Business focus on the environment and taking corporate social responsibility for reducing their carbon footprint is driving fleets to re-evaluate traditional operating structures.
That, says , chief executive of Goodwood Corporate Mobility, essentially means company bosses and fleet chiefs looking afresh at whether the traditional three or four-year ‘perk’ company car – as opposed to ‘job need’ vehicle – should continue to be offered as part of employees’ remuneration packages.
Instead, says Mr Donnelly, employers should look at providing a ‘mobility solution’ that may be centered on providing a rental car on an ‘on demand’ basis ranging from just a few days to up to 12 months; a mobility allowance that enables employees to select their preferred mode of travel to a specific appointment; or a ‘managed’ cash allowance in lieu of a company car.

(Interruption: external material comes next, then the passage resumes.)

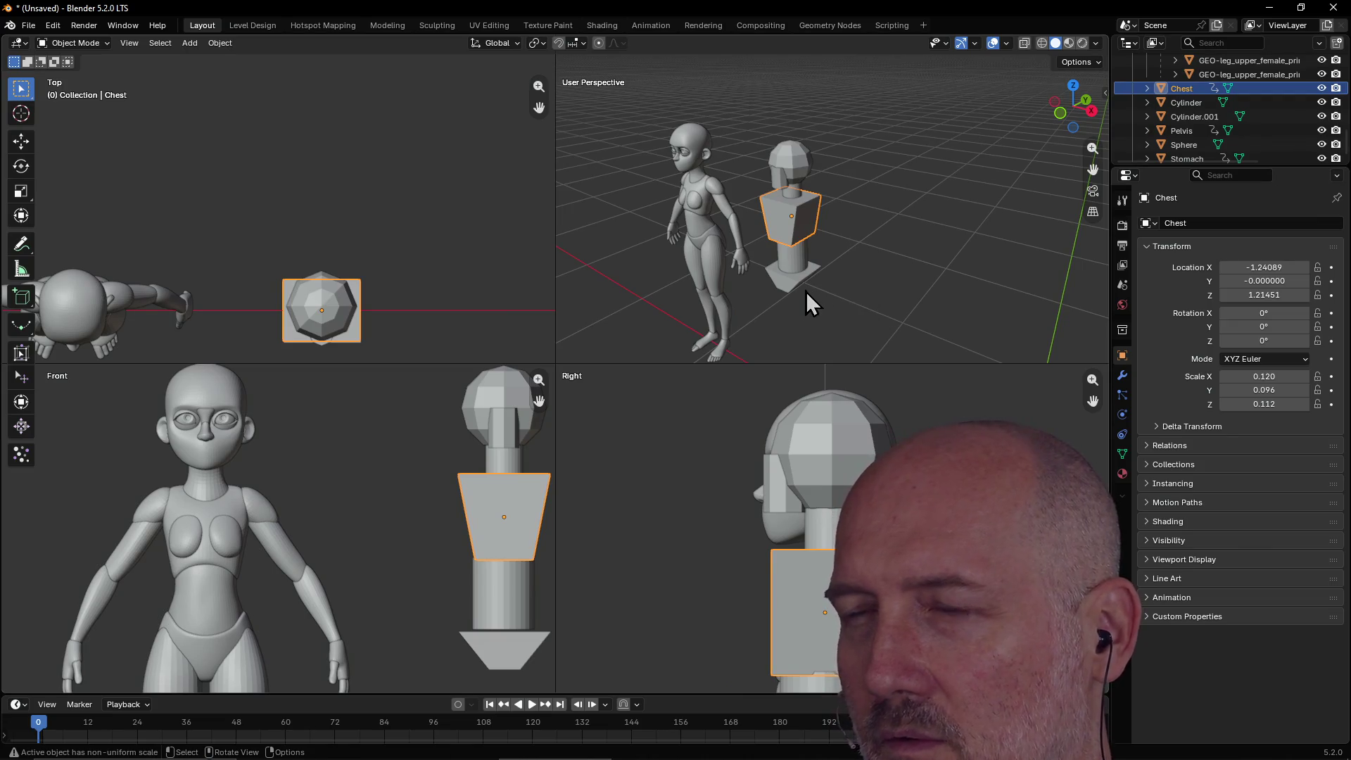
scroll(765, 353, down, 3)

He said: “Corporates are hugely focused on reducing their impact on the environment. What’s more vehicle technology is moving at an unprecedented speed and fleets do not want to be running ‘old world’ vehicles in three or four years’ time when ‘new world’ low or zero emission models provide a more environmentally-friendly solution.
“Additionally, many ‘perk’ company cars spend most of the time parked up and employers can see that scenario continues to cost them money. Far better for businesses to modify their employee car policies to reflect a mobility requirement on an ‘as and when’ basis.

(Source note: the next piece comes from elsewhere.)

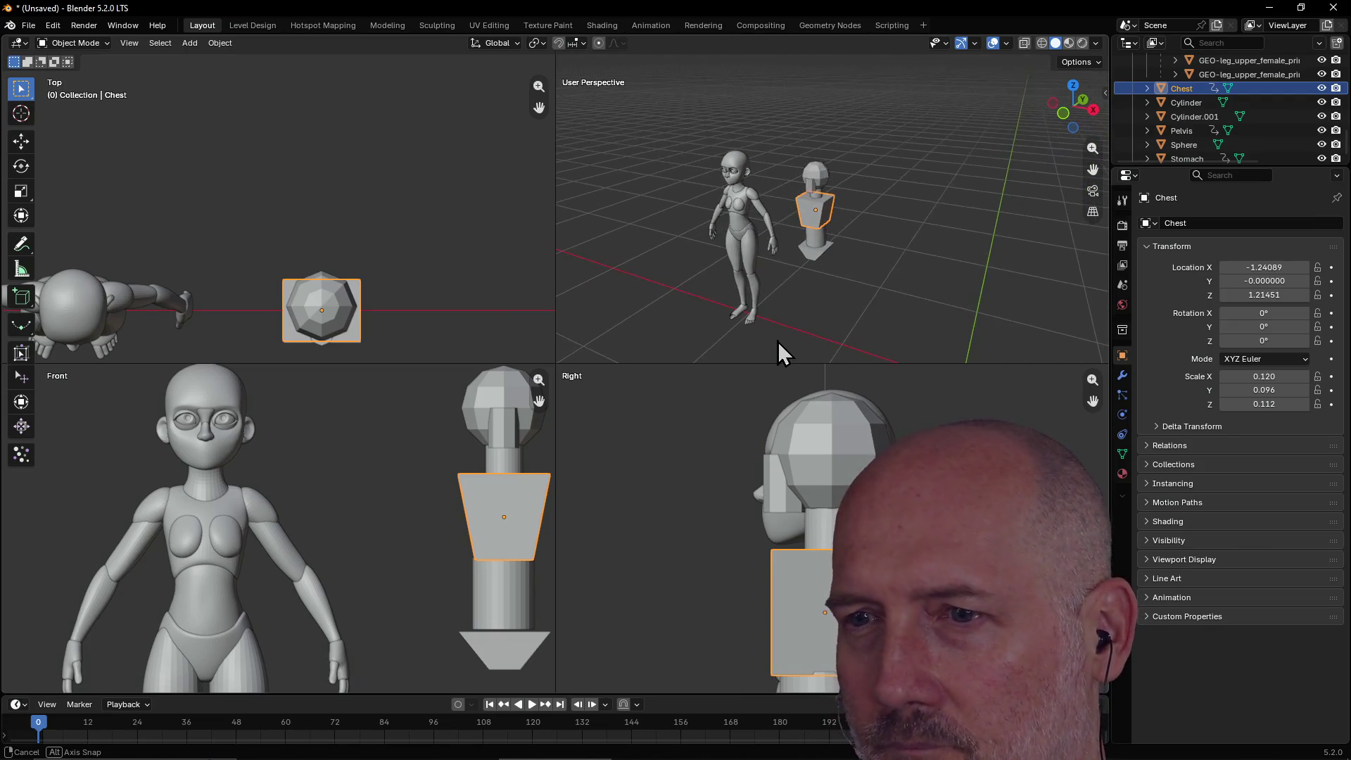
click(502, 601)
key(g)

“The traditional company car model of operating vehicles over a set replacement cycle that was typically three-years/60,000 miles in the 1970s and has more recently moved to four years/80,000 is outdated in the ‘perk’ car arena.
“What’s more the current economic and political turmoil does not lend itself to businesses being comfortable to committing to new lease contracts that may not run out until 2023 or later.”
As a result, Goodwood Corporate Mobility is working with progressive businesses in both the UK and Europe to help them to identify, evaluate and implement car and mobility facilities that focus minds on essential usage planning while still ensuring that fleet operators/mobility managers remain in “total cost control”.
For example, by guiding and directing users/drivers through a Goodwood Corporate Mobility provided online platform – a corporate mobility portal with secure log-in and traceability – a raft of travel choices are available with the essential element being ease of use and measurable cost reduction at the point of use.
Mr Donnelly explained: “Contract hire and leasing companies are concerned that as ‘perk company cars are defleeted their customers may not replace them on a vehicle for vehicle basis. That could potentially leave a big hole in their revenue streams.
“Instead they want to be able to offer alternatives to company cars that embrace a wide range of mobility solutions. There is no one size fits all – employers and employees inevitably find their situations change over time and contract hire and leasing companies need to be flexible enough to meet all demands.”
A further issue is the revival of a trend that saw some momentum in the 1990s of foreign-owned businesses with UK operations – particularly American-owned – opting out of ‘perk’ company cars.
Mr Donnelly said: “I am aware of bosses of several organisations simply ending company car provision and opting for employees to either have provision to rent a vehicle when required or be given a cash allowance.”
He concluded: “We are seeing the emergence of a new company car environment in which the ‘job-need’ vehicle remains, but the ‘perk’ car is being replaced by alternatives that are viewed as more environmentally-friendly and cost-effective by businesses. Employers are becoming more demanding of the services offered by the fleet management community and expect service providers to be considerably more proactive in helping them predict the future shape of business vehicle provision. The winners will be those brave enough to put customer need ahead of their outdated and vested interests.”